### ACTIVITY:
Count up the lines below where the word "Indultos" shows up, and respond with the number alone.

START DATA RECORDS

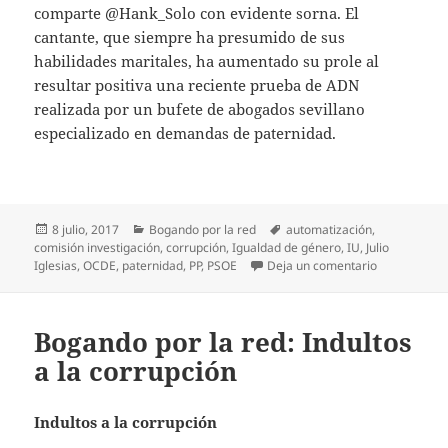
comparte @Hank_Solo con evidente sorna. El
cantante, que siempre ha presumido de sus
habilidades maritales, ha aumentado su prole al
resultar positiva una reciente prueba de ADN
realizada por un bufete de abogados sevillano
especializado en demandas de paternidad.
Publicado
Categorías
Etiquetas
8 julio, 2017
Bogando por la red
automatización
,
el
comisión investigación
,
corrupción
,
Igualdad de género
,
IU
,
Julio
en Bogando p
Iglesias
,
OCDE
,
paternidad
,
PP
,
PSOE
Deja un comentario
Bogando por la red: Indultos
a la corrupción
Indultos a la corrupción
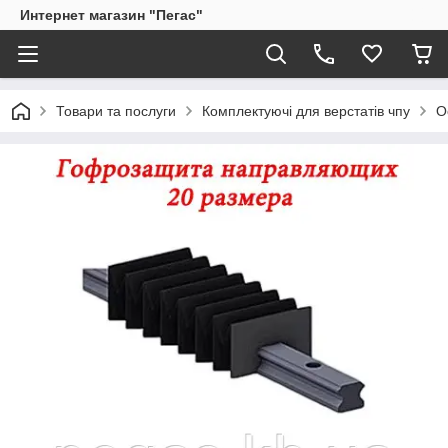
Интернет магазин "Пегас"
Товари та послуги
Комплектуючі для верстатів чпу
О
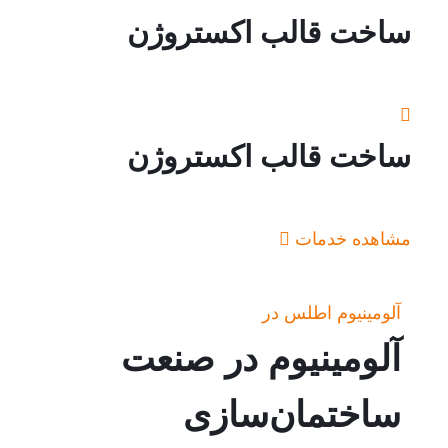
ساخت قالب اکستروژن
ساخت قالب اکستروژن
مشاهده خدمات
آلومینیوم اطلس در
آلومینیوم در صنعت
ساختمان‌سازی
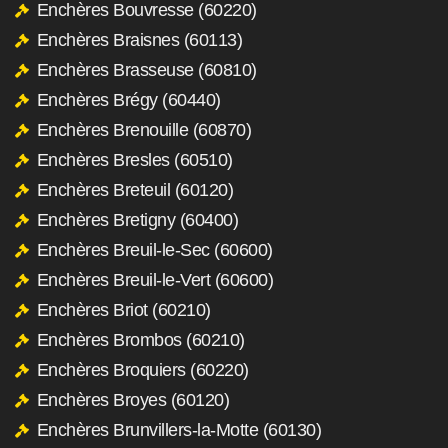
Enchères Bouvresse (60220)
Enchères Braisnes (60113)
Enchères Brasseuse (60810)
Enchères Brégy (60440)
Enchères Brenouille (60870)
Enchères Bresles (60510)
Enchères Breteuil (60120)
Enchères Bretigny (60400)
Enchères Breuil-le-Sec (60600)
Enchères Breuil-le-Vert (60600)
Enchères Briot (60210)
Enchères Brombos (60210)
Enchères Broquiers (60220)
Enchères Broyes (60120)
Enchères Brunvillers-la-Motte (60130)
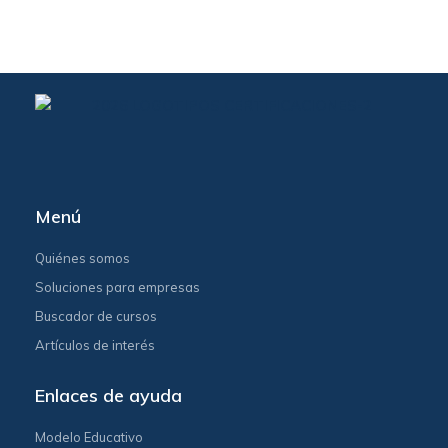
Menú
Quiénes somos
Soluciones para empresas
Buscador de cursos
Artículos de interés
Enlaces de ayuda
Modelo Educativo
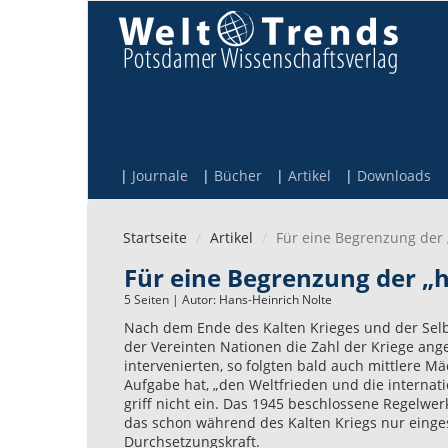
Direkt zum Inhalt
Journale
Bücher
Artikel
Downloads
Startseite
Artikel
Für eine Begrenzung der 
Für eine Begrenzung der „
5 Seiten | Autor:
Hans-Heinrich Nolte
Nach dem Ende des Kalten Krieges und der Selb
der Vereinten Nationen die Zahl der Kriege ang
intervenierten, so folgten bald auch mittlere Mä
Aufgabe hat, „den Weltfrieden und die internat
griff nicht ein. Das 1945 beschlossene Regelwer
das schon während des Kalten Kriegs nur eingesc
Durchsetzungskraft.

END DATA RECORDS

### TASK ANSWER:
2